The medical education establishment has grown complacent. What if they adopted a private equity attitude?
Dear Ms. Robertson,
Thank you for responding to our solicitation for a new dean of our medical school. We are intrigued by your past experience and background in private equity. As you are well aware, things are changing quickly in sick care and the medical education establishment has been slow to adapt. We intend to shake things up and are seriously considering alternative, non-tradition candidates like yourself.
It is clear that the model of recruiting academic triple threats that excel in research, teaching, and clinical care is a dying model. Instead, we are looking for a person with a combination of leadership, entrepreneurship, and innovation skills — the new triple threat.
Private equity is fixing and flipping sick care and medical services at an astounding rate and we can see why your skills should be applied to medical education.
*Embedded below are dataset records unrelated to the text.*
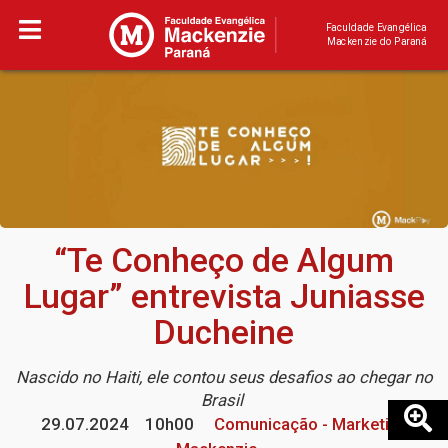
Faculdade Evangélica
Mackenzie do Paraná
“Te Conheço de Algum
Lugar” entrevista Juniasse
Ducheine
Nascido no Haiti, ele contou seus desafios ao chegar no
Brasil
29.07.2024
10h00
Comunicação - Marketing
Some of the possibilities we envision include:
1. Divesting our medical school from state control since they provide miniscule financial support.
2. Cutting costs to the bone.
3. Re-examining our tuition model.
4. Exploring ways to securitize the future incomes of graduates to attract investment capital.
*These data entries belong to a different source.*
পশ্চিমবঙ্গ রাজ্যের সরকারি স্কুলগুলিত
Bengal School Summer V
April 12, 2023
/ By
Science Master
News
5. Recruiting a new team with skill sets compatible with our financial objectives.
6. Creating IT systems and innovation management systems that add value instead of costs
7. Looking to consolidate and roll up other medical schools that share our perspective and vision.
8. Focusing on supporting those who are successful instead of wasting resources on trying to rehabilitate those who clearly do not have what it takes to succeed.
9. Using private equity networks to find the executive talent we need to scale our ventures.
10. Using innovative financial products, like crowdfunding and other securities instruments to assure an adequate return on investment at exit.
Thank you again for your interest and we look forward to hearing your thoughts.